Agile Paper Planes Game is an alternative to the Scrum LEGO game. It helps players understand the agile approach, as well as improve team collaboration. Reasons, why you might consider this game instead of LEGO one, are various, for example:

  • You are trying to improve team collaboration not just Scrum knowledge
  • Your team already played LEGO game
  • You don’t have LEGO box available

All you need for this game is:

  • At least 4 people
  • Pile of A4 paper sheets
  • 1-hour timebox

Agile Paper Plane Game introduction

First of all, you need to create as many 2-4 people teams as possible. Teams don’t have to be equally sized (life is not fair). The goal for every team will be to build paper planes while consuming resources and provide profit for a company.

You should start the game with the introduction of rules.

  1. The plane is counted as finished (accepted/done) only when you throw it and it crosses a 5-meter mark before touchdown.
  2. Every team starts with $30 in their pockets.
  3. The maximum profit from one plane is $2 and a maximum loss per lack of plane is -$5. Your balance is changing:
    • +$3 per committed and finished plane
    • +$2 per finished plane above commitment limit
    • -$3 per committed and unfinished plane
    • -$1 per plane given for a failed test
    • -$1 per used piece of paper.
  4. Planes need to have a blunt front for security (believe me they will be flying all around).

Game process

The game will be held in 3 sprints. Each sprint will be combined from:

  • Planning (3 min) – each team will be provided with one A4 piece of paper for checking and figuring out a number of planes that they will commit to, in this sprint. Each team gets the number of papers to what they commit to deliver.
  • Sprinting (3 min) – actual building.
  • Review – all participants together gather to check their planes (you are making test flights). Ask users to mark their planes before the review, so you will make blind tests (you will not know whose planes you are throwing). The plane is accepted when it flies for more than 5 meters.
  • Retro (3 min) – teams use this time to find out what they should improve in the next sprint.
Agile Paper Planes Game board
During the Agile Paper Planes Game, you should update board with every group’s current account.

What players will learn from the Agile Paper Planes Game?

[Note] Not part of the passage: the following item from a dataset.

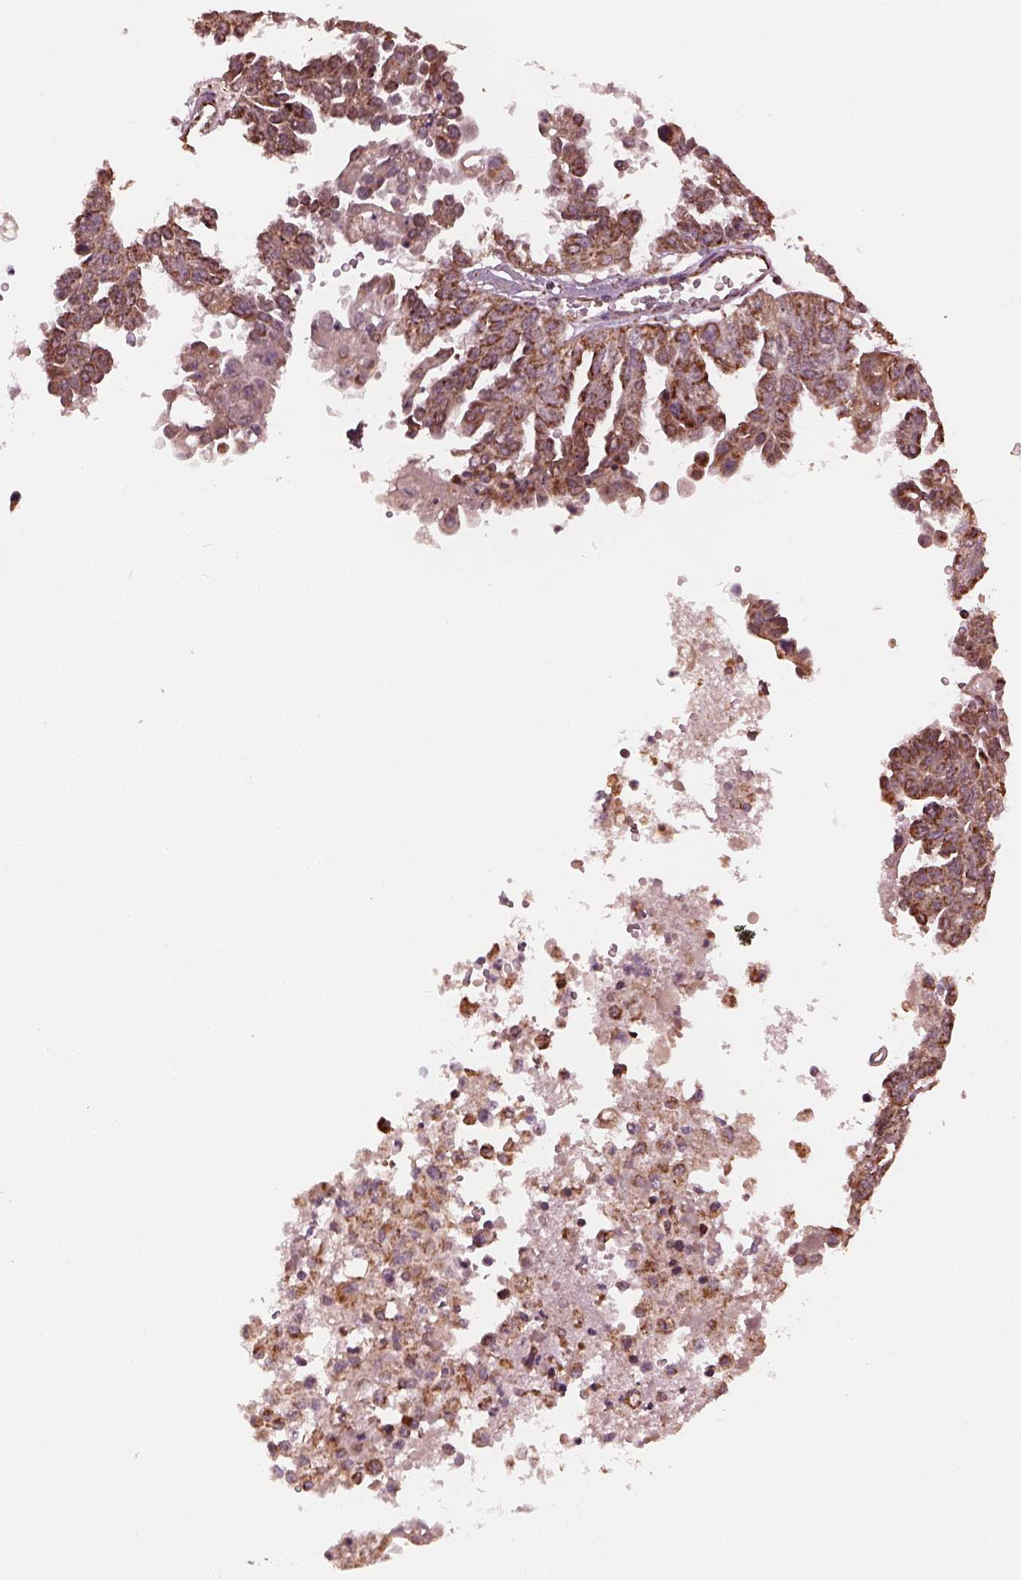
{"staining": {"intensity": "moderate", "quantity": "25%-75%", "location": "cytoplasmic/membranous"}, "tissue": "ovarian cancer", "cell_type": "Tumor cells", "image_type": "cancer", "snomed": [{"axis": "morphology", "description": "Cystadenocarcinoma, serous, NOS"}, {"axis": "topography", "description": "Ovary"}], "caption": "The image exhibits a brown stain indicating the presence of a protein in the cytoplasmic/membranous of tumor cells in ovarian cancer.", "gene": "NDUFB10", "patient": {"sex": "female", "age": 53}}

  1. Players will find out that it is way more valuable to build less well-working features than many “almost-done” things.
  2. Students will learn that it is a good approach to start with very little planes (one or two) and increase the amount when they know the process better.
  3. Starting with the low amount of planes is a real-life implementation of inspection and adaptation principles.
  4. Users might invent to ask you to test their planes during sprinting. I suggest not telling them about this before the first round. You can suggest it after the first round. This will be minimizing risk strategy.